• [Work instruction]: Lines from the top of the entries through the line that has "وَهُوَ الَّذِي جَعَلَ" must be duplicated exactly, and no others.

• [Collection entries]:
━━━

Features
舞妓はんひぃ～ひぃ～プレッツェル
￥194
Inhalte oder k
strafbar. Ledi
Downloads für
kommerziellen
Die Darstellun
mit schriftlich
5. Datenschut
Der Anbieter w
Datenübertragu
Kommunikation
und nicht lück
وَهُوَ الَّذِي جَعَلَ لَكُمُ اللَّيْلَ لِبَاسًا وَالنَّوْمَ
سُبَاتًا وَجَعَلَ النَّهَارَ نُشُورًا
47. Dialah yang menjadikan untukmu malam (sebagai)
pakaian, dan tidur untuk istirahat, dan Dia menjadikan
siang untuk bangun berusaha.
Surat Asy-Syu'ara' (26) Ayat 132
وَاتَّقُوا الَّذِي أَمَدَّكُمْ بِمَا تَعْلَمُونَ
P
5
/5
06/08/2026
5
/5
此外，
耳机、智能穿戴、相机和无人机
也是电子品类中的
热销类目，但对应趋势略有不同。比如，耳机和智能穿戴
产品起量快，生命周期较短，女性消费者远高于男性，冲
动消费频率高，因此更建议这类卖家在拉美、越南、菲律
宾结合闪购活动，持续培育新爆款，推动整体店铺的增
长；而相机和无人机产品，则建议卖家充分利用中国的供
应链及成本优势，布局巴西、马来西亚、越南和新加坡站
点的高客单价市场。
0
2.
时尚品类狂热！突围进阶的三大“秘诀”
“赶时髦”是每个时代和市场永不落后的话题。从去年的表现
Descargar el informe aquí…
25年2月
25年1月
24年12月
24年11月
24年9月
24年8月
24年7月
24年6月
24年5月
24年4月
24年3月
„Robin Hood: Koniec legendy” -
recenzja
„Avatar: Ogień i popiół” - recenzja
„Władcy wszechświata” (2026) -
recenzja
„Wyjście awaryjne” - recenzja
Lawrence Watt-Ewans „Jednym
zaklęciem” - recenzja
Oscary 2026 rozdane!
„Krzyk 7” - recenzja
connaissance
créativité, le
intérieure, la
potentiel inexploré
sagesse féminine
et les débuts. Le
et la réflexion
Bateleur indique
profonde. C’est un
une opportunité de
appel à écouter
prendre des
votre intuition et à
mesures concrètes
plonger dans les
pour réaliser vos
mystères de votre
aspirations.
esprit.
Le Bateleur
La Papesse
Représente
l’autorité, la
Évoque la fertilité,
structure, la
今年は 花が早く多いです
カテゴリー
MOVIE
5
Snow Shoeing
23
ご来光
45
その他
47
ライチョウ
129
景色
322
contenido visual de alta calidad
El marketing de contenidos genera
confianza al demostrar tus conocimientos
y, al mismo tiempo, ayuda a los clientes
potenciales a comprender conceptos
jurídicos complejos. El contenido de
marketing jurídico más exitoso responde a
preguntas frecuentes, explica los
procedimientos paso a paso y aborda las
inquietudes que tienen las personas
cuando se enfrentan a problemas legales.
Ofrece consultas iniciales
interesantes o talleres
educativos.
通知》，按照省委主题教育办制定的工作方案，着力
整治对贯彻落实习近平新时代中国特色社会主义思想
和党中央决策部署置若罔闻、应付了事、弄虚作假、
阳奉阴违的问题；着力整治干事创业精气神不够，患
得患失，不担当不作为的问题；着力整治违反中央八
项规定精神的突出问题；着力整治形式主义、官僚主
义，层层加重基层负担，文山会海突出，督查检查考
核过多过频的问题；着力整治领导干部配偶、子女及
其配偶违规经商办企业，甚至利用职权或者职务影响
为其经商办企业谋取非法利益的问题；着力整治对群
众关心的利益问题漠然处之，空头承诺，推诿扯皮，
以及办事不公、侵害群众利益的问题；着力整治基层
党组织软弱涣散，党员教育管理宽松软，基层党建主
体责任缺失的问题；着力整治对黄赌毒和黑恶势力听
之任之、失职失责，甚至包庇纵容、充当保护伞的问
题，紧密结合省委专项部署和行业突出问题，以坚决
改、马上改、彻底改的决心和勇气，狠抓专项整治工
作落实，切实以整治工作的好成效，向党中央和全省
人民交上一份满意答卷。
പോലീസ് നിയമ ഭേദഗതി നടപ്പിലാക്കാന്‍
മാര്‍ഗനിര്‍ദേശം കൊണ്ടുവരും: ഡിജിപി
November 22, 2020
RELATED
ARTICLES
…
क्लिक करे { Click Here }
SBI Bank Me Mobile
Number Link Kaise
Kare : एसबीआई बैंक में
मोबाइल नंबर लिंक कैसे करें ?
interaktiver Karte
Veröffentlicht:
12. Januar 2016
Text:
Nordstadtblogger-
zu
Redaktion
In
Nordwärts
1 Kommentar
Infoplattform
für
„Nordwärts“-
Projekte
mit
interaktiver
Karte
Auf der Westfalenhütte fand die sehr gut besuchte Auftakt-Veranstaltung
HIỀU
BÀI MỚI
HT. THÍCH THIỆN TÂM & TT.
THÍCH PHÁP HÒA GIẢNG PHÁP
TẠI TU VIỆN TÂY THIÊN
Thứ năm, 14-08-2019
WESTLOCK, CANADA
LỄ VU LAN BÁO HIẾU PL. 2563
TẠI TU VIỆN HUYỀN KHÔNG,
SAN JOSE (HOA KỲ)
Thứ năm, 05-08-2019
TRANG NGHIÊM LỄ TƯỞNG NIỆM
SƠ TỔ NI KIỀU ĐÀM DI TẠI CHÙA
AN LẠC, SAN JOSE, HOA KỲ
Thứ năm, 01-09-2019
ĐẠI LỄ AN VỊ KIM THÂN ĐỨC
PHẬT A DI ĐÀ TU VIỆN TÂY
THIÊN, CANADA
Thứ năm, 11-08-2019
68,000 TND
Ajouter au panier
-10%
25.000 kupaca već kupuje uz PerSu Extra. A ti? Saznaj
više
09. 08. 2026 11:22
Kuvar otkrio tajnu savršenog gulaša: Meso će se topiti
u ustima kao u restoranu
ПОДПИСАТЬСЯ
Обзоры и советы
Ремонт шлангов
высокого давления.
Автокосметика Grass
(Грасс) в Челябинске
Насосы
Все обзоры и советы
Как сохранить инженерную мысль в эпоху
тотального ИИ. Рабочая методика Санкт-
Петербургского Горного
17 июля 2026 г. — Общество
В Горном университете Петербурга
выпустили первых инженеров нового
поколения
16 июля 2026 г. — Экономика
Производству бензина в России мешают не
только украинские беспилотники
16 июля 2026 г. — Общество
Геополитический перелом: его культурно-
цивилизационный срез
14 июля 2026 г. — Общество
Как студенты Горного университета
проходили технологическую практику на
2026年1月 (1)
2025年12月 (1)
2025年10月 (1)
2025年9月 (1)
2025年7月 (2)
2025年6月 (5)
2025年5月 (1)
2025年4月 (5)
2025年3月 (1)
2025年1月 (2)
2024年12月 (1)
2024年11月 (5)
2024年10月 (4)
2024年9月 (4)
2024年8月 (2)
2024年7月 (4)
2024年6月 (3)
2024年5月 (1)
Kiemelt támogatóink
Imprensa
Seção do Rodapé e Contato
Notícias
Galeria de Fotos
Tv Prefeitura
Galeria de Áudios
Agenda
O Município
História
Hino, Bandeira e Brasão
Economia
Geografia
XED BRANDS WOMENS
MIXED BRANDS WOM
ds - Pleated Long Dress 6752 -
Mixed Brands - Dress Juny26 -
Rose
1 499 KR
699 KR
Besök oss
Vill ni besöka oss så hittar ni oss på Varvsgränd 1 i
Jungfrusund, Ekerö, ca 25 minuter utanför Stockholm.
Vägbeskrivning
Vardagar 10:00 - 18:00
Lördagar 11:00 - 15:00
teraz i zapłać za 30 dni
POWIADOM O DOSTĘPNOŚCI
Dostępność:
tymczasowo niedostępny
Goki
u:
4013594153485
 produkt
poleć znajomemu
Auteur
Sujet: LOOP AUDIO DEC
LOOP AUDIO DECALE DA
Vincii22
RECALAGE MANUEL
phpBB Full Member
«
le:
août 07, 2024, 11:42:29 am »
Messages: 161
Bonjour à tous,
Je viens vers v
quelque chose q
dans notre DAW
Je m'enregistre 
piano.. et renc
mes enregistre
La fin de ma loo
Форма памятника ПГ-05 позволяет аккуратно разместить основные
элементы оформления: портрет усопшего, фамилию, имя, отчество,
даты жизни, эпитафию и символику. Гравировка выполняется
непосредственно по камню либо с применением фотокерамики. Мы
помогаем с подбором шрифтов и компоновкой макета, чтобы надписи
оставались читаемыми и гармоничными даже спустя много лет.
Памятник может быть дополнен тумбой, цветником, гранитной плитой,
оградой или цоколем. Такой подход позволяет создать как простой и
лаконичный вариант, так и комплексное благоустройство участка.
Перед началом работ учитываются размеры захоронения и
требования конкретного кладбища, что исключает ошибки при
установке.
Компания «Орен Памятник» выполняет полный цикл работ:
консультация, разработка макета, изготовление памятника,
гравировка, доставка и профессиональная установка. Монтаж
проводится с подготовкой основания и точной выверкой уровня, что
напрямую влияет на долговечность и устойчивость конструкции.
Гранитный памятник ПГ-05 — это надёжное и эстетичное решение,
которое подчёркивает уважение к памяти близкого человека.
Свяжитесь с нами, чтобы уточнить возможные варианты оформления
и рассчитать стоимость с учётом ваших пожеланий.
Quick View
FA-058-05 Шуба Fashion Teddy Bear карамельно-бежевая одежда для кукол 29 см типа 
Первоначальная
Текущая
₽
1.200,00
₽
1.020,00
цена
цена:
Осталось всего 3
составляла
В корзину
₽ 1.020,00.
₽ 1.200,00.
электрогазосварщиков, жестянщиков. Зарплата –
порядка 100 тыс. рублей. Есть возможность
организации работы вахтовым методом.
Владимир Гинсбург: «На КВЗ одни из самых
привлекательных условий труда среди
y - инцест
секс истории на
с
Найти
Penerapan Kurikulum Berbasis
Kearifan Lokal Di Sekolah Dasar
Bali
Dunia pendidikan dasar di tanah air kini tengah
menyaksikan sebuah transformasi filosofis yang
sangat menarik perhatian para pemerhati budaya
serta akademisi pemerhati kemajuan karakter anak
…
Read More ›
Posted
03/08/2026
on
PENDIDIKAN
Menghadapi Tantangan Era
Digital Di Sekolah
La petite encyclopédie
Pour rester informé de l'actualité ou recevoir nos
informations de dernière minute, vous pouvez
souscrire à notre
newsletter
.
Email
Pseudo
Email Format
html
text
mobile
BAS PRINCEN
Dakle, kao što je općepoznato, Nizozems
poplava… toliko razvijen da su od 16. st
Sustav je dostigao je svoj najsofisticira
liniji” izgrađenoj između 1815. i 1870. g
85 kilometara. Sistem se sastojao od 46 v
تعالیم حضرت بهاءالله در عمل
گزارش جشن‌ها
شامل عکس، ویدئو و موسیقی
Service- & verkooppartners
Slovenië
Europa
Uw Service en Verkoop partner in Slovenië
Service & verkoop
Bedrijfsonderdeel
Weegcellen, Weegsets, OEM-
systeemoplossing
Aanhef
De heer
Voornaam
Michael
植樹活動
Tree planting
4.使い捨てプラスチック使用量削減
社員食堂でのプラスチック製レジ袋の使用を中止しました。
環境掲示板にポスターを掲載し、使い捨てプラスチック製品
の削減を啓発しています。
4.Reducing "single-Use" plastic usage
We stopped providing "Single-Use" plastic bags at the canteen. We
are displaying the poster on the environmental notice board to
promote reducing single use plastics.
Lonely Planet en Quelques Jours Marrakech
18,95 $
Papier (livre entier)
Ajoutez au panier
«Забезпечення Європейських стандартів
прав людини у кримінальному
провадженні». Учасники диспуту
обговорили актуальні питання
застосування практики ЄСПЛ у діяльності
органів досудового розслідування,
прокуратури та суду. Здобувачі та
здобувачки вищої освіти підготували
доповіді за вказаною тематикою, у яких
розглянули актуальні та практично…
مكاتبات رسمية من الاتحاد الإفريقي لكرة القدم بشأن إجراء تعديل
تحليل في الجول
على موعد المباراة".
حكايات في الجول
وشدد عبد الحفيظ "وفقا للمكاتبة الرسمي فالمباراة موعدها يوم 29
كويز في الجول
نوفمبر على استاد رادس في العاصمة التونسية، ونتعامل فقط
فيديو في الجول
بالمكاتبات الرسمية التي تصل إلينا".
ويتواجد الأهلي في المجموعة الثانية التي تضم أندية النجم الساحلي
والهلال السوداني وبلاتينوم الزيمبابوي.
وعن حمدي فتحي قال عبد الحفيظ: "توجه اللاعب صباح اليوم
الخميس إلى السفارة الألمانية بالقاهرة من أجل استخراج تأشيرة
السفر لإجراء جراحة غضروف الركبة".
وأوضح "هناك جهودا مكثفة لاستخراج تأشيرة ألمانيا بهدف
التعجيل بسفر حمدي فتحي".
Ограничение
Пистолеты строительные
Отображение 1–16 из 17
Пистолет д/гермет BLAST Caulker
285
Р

━━━

• [Result]:
Features
舞妓はんひぃ～ひぃ～プレッツェル
￥194
Inhalte oder k
strafbar. Ledi
Downloads für
kommerziellen
Die Darstellun
mit schriftlich
5. Datenschut
Der Anbieter w
Datenübertragu
Kommunikation
und nicht lück
وَهُوَ الَّذِي جَعَلَ لَكُمُ اللَّيْلَ لِبَاسًا وَالنَّوْمَ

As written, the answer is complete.